:: Exercise data

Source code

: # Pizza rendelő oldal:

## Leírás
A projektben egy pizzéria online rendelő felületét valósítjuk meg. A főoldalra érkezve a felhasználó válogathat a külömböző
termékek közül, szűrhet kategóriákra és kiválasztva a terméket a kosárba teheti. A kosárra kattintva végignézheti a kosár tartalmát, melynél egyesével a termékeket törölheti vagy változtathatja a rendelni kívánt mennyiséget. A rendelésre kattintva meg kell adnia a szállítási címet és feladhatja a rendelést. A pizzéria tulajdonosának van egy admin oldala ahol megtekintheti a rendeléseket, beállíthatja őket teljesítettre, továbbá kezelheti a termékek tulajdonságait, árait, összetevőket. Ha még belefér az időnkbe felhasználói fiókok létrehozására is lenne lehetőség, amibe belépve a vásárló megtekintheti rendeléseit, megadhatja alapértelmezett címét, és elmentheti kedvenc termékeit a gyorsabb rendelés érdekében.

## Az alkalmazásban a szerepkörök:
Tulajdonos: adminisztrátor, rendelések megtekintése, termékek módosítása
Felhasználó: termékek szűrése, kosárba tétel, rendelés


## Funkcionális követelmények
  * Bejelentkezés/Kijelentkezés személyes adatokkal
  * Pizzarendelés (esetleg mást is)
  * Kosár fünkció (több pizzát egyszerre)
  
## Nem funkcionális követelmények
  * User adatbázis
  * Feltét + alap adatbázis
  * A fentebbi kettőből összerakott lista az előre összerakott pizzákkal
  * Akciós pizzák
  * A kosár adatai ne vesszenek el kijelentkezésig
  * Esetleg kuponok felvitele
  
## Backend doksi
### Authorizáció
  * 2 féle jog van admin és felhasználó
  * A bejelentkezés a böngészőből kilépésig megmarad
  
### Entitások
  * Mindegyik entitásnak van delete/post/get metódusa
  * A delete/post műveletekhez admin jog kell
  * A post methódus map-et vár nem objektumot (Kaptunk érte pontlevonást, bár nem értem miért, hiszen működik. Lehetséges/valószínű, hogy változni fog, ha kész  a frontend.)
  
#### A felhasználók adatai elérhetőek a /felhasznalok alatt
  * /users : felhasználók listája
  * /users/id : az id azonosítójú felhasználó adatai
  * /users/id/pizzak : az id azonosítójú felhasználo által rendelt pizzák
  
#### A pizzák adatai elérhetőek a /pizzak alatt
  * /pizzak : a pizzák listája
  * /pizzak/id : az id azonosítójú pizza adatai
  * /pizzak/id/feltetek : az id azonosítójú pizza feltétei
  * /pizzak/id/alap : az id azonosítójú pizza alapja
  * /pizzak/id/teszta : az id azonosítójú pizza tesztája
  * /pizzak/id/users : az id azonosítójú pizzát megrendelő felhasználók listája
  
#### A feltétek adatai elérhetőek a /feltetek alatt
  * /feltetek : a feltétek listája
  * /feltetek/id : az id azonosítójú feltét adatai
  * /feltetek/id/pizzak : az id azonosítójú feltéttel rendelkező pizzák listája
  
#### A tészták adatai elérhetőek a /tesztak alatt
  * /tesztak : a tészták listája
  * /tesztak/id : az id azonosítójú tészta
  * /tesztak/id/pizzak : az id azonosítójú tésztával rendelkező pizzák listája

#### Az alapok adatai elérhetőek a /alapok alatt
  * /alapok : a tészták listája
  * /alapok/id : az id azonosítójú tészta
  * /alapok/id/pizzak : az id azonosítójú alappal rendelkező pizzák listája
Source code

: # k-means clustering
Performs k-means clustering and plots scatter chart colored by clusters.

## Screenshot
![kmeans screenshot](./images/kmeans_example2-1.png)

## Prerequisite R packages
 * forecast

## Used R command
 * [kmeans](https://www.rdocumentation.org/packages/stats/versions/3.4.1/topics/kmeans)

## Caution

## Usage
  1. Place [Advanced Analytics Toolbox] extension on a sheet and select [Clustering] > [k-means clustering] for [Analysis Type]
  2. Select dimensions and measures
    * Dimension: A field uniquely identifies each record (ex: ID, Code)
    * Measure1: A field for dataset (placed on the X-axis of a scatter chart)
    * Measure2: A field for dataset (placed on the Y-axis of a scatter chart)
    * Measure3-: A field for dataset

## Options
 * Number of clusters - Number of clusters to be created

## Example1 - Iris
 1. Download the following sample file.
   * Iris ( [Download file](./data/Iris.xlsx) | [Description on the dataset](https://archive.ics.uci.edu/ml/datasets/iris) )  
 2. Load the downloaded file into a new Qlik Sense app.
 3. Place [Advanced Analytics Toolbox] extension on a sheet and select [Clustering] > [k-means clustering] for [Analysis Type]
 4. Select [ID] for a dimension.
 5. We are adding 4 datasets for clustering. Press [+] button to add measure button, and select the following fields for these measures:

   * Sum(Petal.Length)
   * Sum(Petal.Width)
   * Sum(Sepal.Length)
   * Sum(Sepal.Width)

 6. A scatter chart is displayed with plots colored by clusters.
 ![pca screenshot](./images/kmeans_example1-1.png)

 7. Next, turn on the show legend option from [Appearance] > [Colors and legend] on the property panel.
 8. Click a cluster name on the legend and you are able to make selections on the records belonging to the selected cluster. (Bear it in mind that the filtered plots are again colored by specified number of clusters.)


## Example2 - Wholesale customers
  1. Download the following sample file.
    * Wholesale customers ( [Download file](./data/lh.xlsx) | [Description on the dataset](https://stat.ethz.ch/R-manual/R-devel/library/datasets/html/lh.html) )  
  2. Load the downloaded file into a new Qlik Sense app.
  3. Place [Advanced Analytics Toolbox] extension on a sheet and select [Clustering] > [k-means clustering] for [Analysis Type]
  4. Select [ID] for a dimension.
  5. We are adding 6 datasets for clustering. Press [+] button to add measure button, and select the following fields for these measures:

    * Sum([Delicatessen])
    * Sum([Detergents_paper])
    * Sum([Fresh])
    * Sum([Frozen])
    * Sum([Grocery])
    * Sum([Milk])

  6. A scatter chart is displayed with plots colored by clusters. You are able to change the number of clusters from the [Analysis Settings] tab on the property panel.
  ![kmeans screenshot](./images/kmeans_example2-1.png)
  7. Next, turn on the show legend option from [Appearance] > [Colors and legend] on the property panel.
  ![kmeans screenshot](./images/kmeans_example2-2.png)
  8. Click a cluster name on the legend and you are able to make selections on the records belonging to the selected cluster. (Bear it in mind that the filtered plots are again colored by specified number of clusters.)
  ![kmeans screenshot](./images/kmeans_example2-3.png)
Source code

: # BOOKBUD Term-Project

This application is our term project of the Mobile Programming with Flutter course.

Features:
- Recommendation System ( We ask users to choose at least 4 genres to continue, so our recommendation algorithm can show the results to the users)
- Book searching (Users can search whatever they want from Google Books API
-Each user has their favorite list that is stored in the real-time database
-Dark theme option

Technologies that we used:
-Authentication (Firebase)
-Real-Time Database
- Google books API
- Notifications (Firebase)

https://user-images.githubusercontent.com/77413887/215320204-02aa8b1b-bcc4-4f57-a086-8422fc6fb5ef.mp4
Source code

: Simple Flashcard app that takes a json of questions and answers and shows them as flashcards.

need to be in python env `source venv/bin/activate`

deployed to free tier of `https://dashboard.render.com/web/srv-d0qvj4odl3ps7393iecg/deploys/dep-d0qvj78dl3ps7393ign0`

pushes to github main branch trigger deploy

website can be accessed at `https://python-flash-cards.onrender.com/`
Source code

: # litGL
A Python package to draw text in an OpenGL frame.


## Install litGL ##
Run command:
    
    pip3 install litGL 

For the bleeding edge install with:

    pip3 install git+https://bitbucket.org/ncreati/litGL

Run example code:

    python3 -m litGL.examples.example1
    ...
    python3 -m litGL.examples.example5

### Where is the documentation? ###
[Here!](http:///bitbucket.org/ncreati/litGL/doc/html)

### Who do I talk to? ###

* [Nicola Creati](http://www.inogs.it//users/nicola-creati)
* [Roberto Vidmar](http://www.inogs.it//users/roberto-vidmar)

::::

Check each line of the entries for the word "from", then state the count alone.

◆ Result of the task ◆
4